The original token is unaffected.

§4.4.3 FilterToken

Create a restricted copy of an existing token.

Requires: TOKEN_DUPLICATE access on the source token.

FilterToken MAY:

  • Remove privileges — specified privileges are permanently deleted from the new token (cleared from the present, enabled, and enabled-by-default states).
  • Set groups to deny-only — specified groups receive SE_GROUP_USE_FOR_DENY_ONLY. They can block access via deny ACEs but MUST NOT grant access via allow ACEs. This is permanent and MUST NOT be reverted.
  • Add restricted SIDs — a secondary SID list added to the new token. AccessCheck evaluates the DACL twice on restricted tokens; access is granted only if both the normal SIDs and the restricted SIDs independently pass.
  • Enable write-restricted mode — a flag that limits the restricted SID check to write operations only. Read access uses the normal SID list, bypassing the restricted evaluation. When write-restricted mode is enabled, user_deny_only MUST be set to true on the new token — the user SID matches only deny ACEs.

FilterToken creates a new token object. The original is untouched. Fields on the new token:

  • token_id — new LUID.
  • modified_id — initialized to the new token_id.
  • elevation_type — reset to Default (not part of any linked pair).
  • user_sid, logon_sid, integrity_level, mandatory_policy, token_type, impersonation_level — copied from source.
  • groups — SIDs copied from source. Per-group attributes modified per the deny-only list. No SIDs added or removed.
  • privileges — present/enabled/enabled_by_default modified per the removal list. used reset to 0.
  • restricted_sids — set from the provided restricting SID list. If the source was already restricted, the new list is the intersection of source and provided lists.
  • write_restricted — set if requested, OR sticky from source (write_restricted || source.write_restricted).
  • user_deny_only — set to true when write_restricted is enabled.

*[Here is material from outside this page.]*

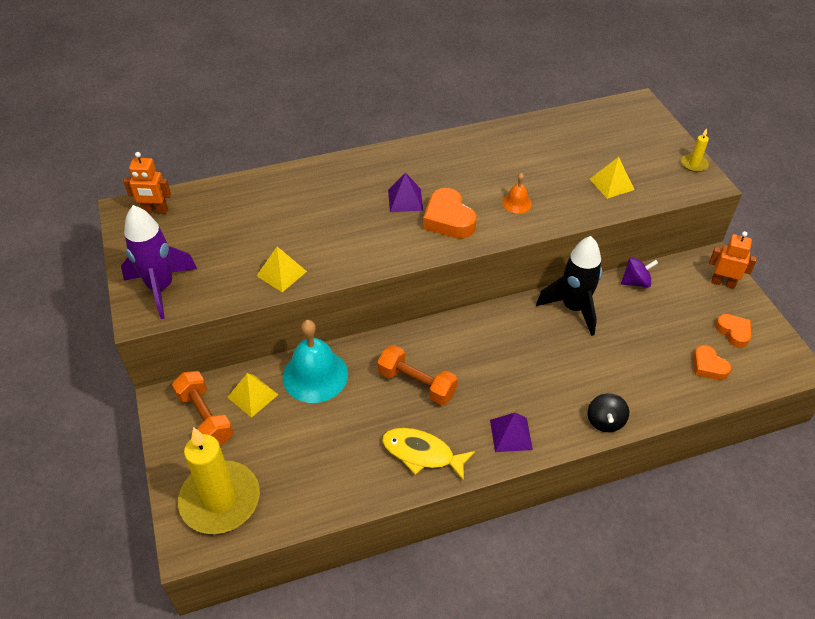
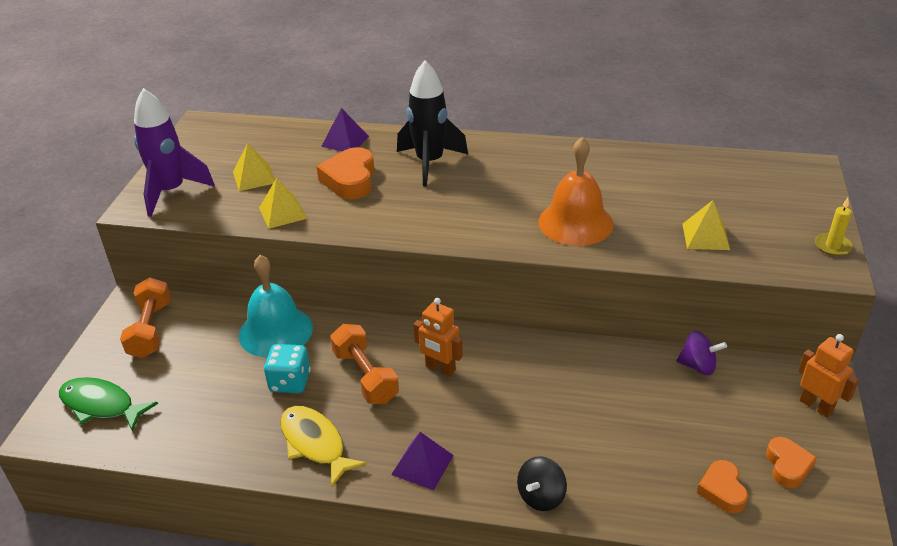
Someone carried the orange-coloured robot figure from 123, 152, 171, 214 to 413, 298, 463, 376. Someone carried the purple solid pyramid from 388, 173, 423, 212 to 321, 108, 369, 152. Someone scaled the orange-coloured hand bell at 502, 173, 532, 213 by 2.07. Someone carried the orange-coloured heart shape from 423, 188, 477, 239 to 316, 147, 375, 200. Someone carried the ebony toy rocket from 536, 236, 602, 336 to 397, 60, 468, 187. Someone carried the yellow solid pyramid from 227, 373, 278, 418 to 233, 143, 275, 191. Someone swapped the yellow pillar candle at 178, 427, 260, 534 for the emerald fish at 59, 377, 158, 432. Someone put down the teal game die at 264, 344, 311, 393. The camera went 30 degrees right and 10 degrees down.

Otherwise, copied from source.
  • auth_id, origin, source, created_at, expiration, audit_policy — copied from source.
  • default_dacl, owner_sid_index, primary_group_index — copied from source.
  • user_claims, device_claims, device_groups, restricted_device_groups — copied from source.
  • confinement_sid, confinement_capabilities, confinement_exempt — copied from source.
  • projected_uid, projected_gid, projected_supplementary_gids — copied from source.
  • Token SD — new default SD per the Token Access Rights section.

A strictly confined token MUST NOT carry ALL_APPLICATION_PACKAGES in its confinement_capabilities. Token construction MUST enforce this invariant.